◆ **Given data**
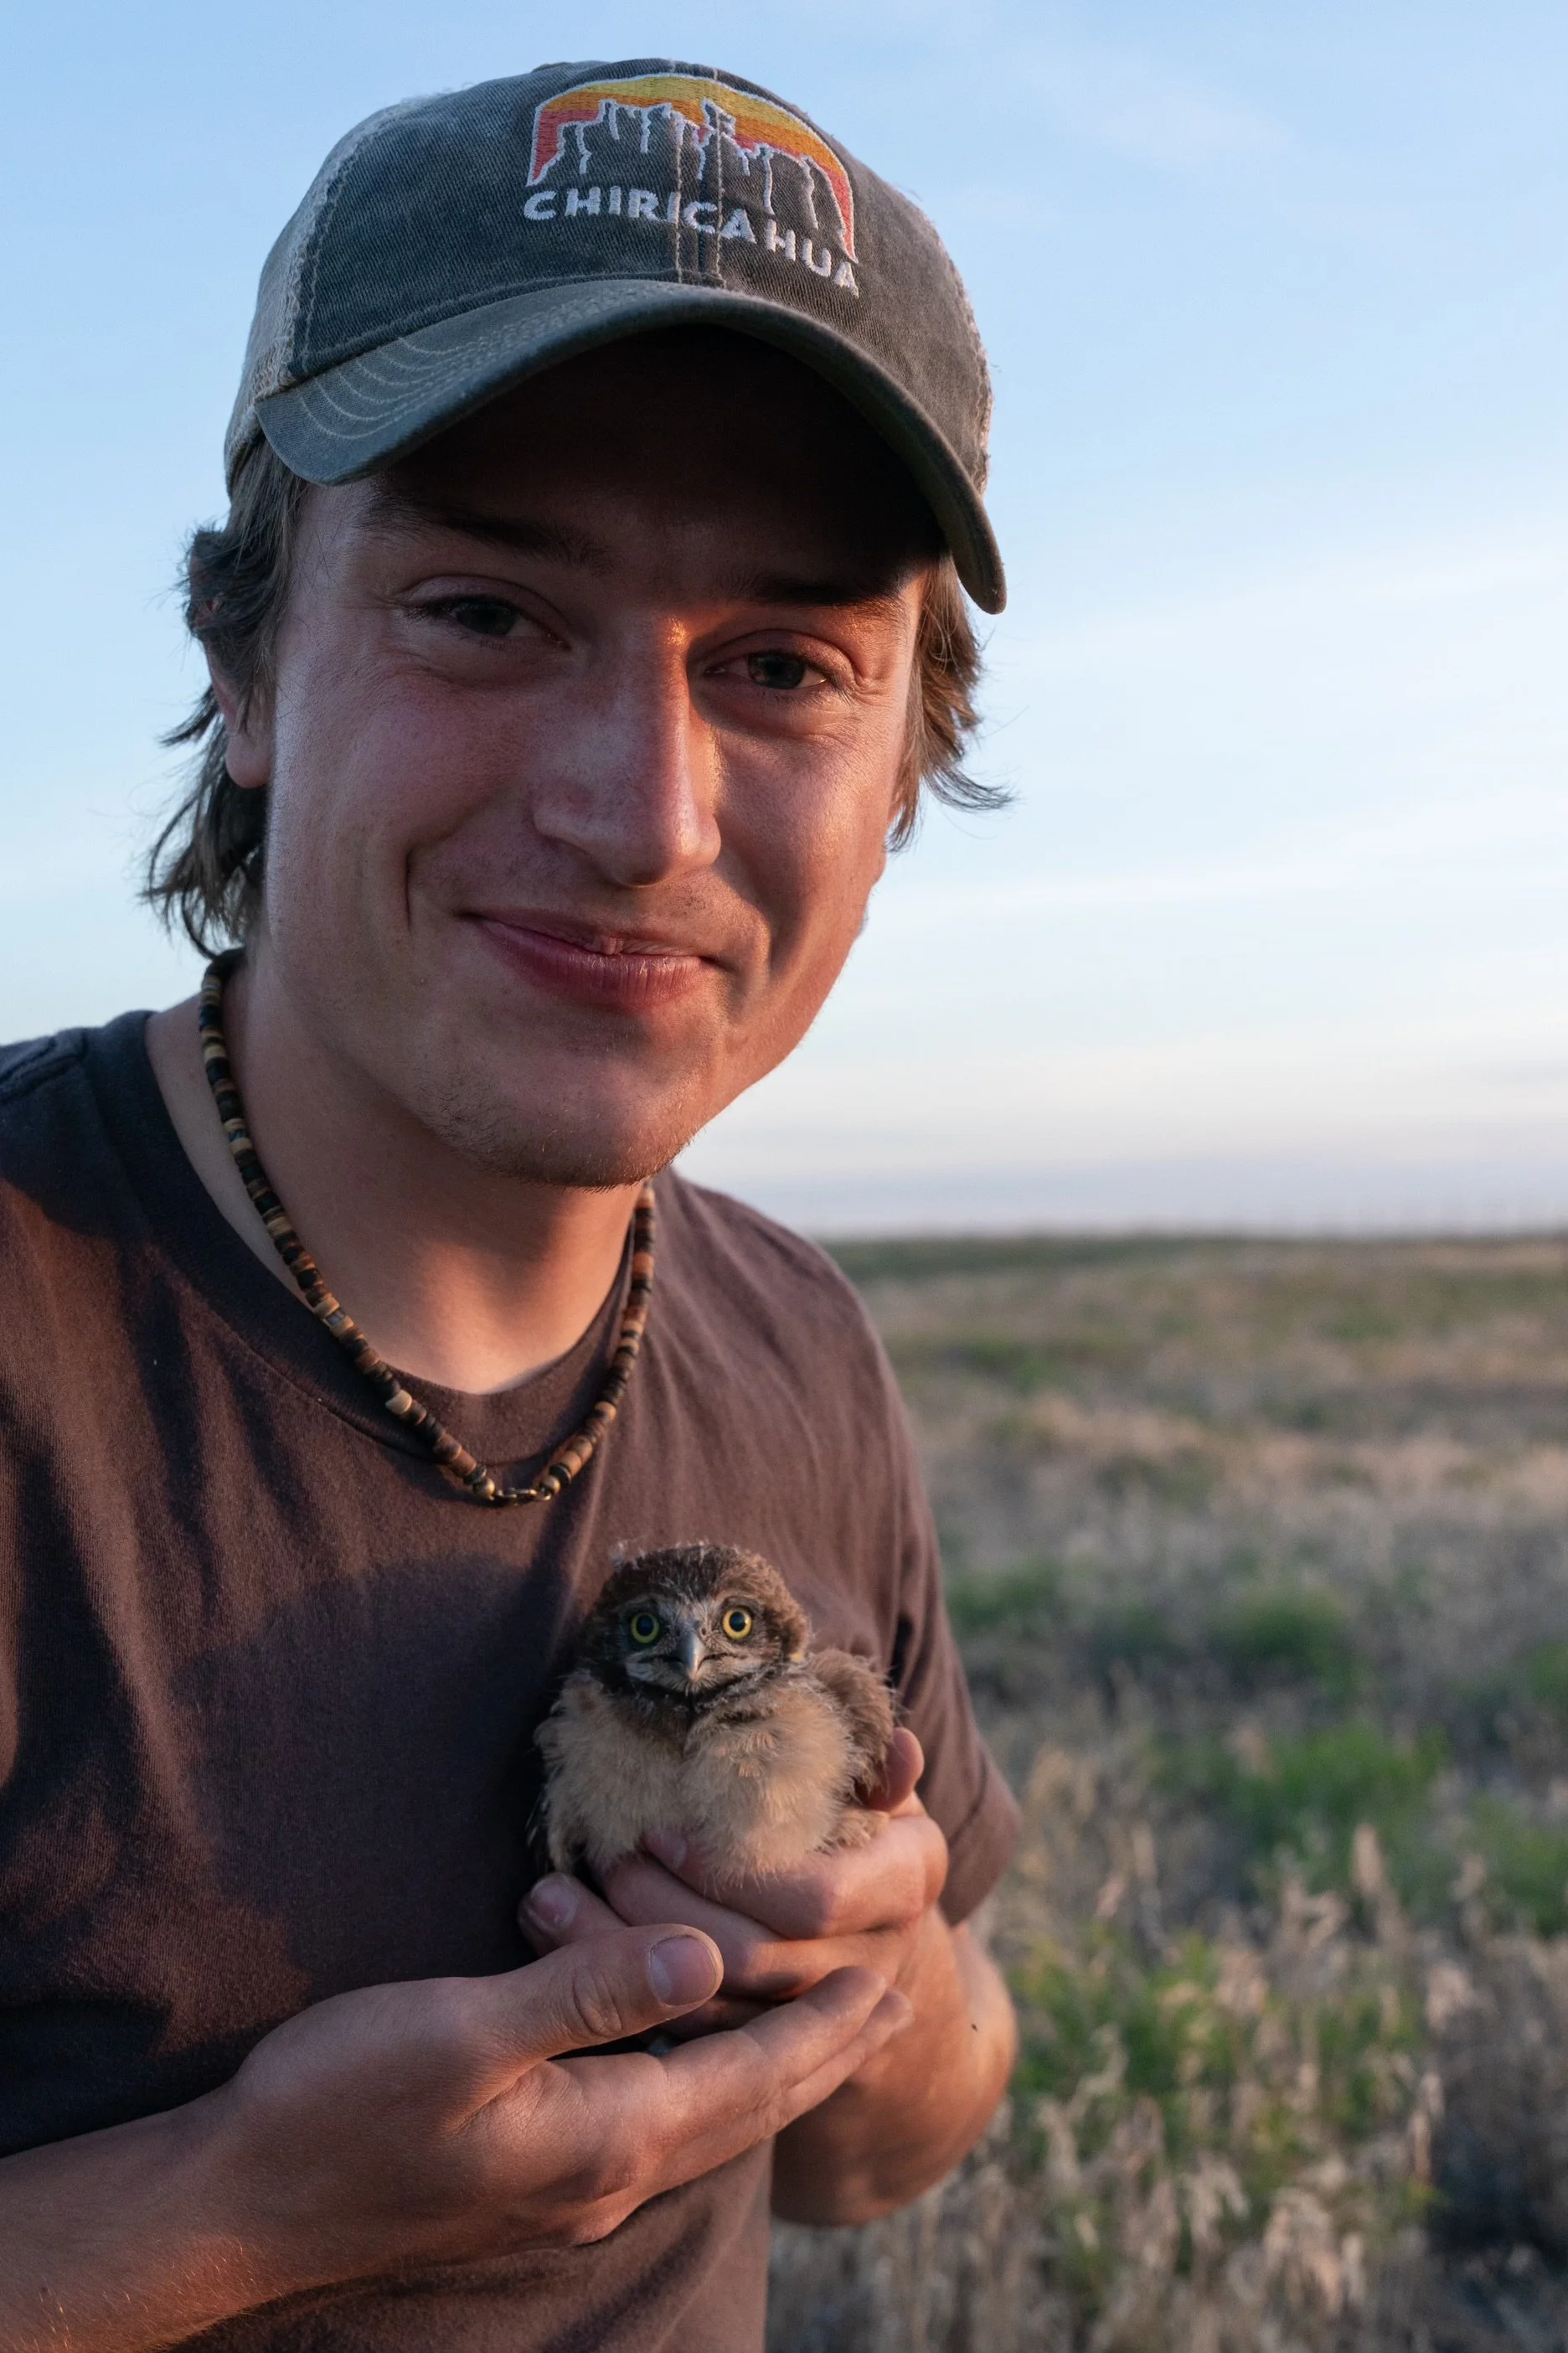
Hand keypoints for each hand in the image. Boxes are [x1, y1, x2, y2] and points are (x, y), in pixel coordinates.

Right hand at [189, 1926, 907, 2301]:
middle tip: (893, 2006)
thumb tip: (707, 1960)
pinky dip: (708, 2090)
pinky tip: (701, 2068)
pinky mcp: (528, 2188)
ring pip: (705, 2128)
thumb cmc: (342, 2104)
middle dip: (823, 2056)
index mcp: (606, 2137)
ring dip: (772, 2075)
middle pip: (746, 2113)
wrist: (243, 2203)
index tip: (893, 1982)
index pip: (752, 2080)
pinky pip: (658, 2135)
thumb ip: (590, 1996)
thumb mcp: (465, 2032)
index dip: (825, 2030)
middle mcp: (604, 2179)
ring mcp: (566, 2193)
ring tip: (822, 2033)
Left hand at [520, 1730, 948, 2037]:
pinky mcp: (759, 2048)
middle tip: (596, 1859)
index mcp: (902, 1882)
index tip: (660, 1831)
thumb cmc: (848, 1804)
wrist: (869, 1912)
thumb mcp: (863, 1768)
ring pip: (709, 2010)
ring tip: (546, 1898)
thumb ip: (866, 1757)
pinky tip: (557, 1949)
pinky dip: (616, 1997)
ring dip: (617, 1957)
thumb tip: (900, 1747)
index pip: (814, 1896)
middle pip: (753, 1959)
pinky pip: (683, 2037)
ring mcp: (816, 2016)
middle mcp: (871, 1960)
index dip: (728, 1868)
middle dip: (659, 1912)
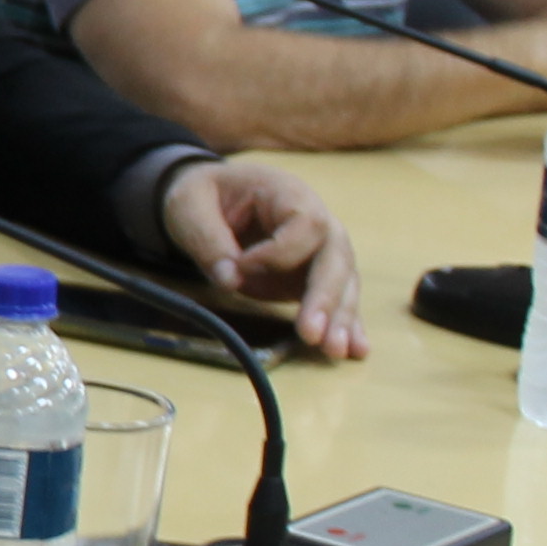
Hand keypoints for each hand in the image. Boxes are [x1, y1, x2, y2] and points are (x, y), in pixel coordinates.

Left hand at [157, 157, 364, 356]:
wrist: (214, 197)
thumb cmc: (204, 195)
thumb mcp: (191, 206)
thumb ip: (208, 240)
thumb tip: (230, 281)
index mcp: (289, 194)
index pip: (305, 225)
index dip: (277, 252)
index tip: (240, 266)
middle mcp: (317, 222)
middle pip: (335, 259)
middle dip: (325, 298)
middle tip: (311, 333)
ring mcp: (319, 252)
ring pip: (341, 284)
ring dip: (339, 319)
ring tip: (333, 351)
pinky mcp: (311, 278)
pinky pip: (336, 300)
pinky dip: (346, 325)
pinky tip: (355, 350)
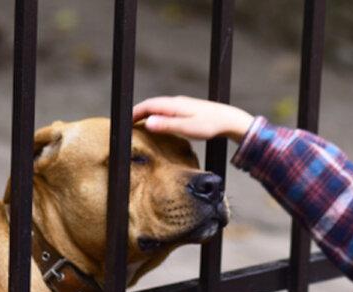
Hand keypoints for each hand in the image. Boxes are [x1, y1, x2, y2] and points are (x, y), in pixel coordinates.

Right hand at [133, 96, 254, 142]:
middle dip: (138, 112)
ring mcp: (181, 104)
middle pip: (151, 104)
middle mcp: (176, 102)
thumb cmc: (210, 125)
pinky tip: (159, 122)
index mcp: (173, 105)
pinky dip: (157, 114)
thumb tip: (148, 122)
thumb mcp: (187, 129)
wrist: (228, 120)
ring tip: (139, 123)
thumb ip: (167, 125)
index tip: (124, 122)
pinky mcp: (187, 108)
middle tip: (127, 123)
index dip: (134, 113)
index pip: (148, 106)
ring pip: (159, 106)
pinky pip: (166, 109)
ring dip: (147, 113)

◆ **Aim of the task**
From the first line of the entries above through the line with "middle pip: (753, 1959)", set down each line exactly and drop the pictures.

◆ **Response area**
Hand keypoints for each hand in the image. Boxes are [x1, y1, x2, y2] and points are (x, y), in pixel coordinates.

Right hand at [189, 1926, 907, 2301]:
middle tip: (893, 2006)
thumb tip: (707, 1960)
pinky dip: (708, 2090)
pinky tip: (701, 2068)
pinky mcp: (528, 2188)
ring pip: (705, 2128)
thumb cmc: (342, 2104)
middle dip: (823, 2056)
index mcp: (606, 2137)
ring dip: (772, 2075)
middle pip: (746, 2113)
wrist: (243, 2203)
index tip: (893, 1982)
index pip: (752, 2080)
pinky pip: (658, 2135)
thumb ip: (590, 1996)
thumb mcp: (465, 2032)
index dip: (825, 2030)
middle mcp: (604, 2179)
ring mcp: (566, 2193)
ring tip: (822, 2033)
Left hand at [520, 1730, 948, 2037]:
pinky mcp: (759, 2048)
middle tip: (596, 1859)
index mcp: (902, 1882)
index tip: (660, 1831)
thumb cmc: (848, 1804)
wrist: (869, 1912)
thumb mcp: (863, 1768)
ring pip: (709, 2010)
ring tip: (546, 1898)
thumb ip: (866, 1757)
pinky tip: (557, 1949)
pinky dip: (616, 1997)
ring dip: (617, 1957)
thumb tip: (900, 1747)
index pip: (814, 1896)
middle pip: (753, 1959)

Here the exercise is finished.